- Directions for this task -
Only a number is wanted here: the count of lines in the entries below that contain the word "elbow".

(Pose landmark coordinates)
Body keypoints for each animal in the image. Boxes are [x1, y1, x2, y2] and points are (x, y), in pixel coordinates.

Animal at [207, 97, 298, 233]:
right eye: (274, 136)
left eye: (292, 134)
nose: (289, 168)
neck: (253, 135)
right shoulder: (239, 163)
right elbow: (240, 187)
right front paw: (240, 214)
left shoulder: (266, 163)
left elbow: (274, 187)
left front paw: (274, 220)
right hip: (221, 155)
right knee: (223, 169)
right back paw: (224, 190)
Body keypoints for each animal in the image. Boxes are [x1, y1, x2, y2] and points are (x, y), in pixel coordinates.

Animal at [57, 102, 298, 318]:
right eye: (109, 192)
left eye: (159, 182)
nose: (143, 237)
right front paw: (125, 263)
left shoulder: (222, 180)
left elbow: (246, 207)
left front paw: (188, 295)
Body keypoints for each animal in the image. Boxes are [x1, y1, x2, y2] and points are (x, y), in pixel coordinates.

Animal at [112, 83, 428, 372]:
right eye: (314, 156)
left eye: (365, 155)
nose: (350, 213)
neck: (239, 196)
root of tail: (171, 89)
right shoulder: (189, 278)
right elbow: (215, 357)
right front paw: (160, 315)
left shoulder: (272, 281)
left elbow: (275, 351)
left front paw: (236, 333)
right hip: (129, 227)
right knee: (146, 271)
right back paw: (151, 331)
...
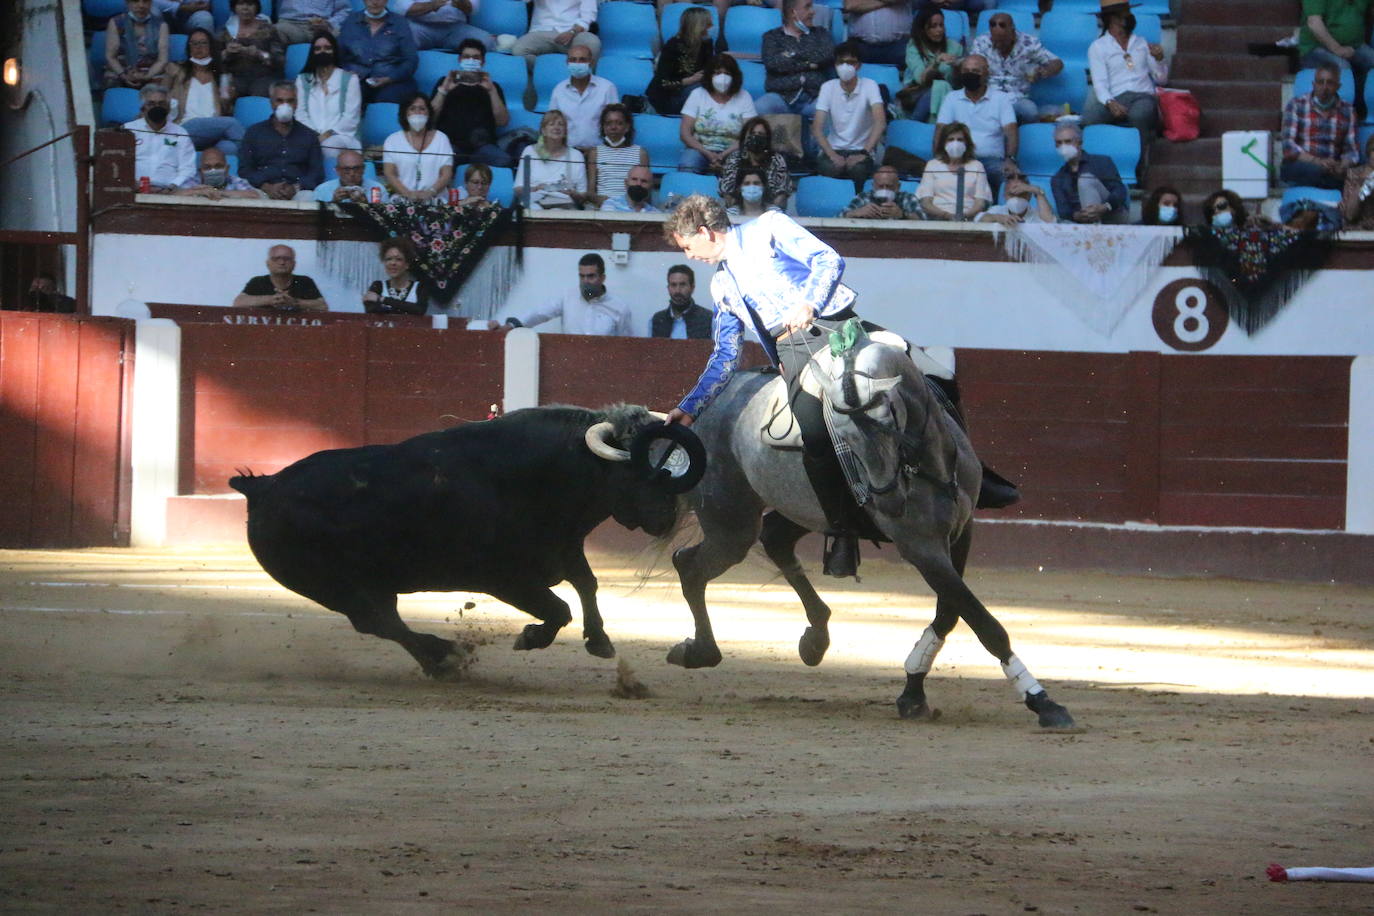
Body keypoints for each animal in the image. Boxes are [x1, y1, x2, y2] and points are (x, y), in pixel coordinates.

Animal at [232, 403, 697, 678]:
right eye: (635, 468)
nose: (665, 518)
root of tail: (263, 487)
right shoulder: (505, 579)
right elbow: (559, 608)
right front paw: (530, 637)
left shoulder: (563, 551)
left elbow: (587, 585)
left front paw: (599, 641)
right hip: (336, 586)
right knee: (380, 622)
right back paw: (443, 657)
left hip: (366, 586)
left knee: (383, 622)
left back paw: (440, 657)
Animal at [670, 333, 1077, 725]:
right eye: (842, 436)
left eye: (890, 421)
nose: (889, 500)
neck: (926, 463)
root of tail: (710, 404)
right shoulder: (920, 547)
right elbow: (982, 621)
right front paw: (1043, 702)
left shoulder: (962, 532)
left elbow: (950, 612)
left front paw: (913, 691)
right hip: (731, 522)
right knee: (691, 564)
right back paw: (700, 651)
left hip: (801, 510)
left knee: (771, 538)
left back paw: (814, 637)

- Task response -
9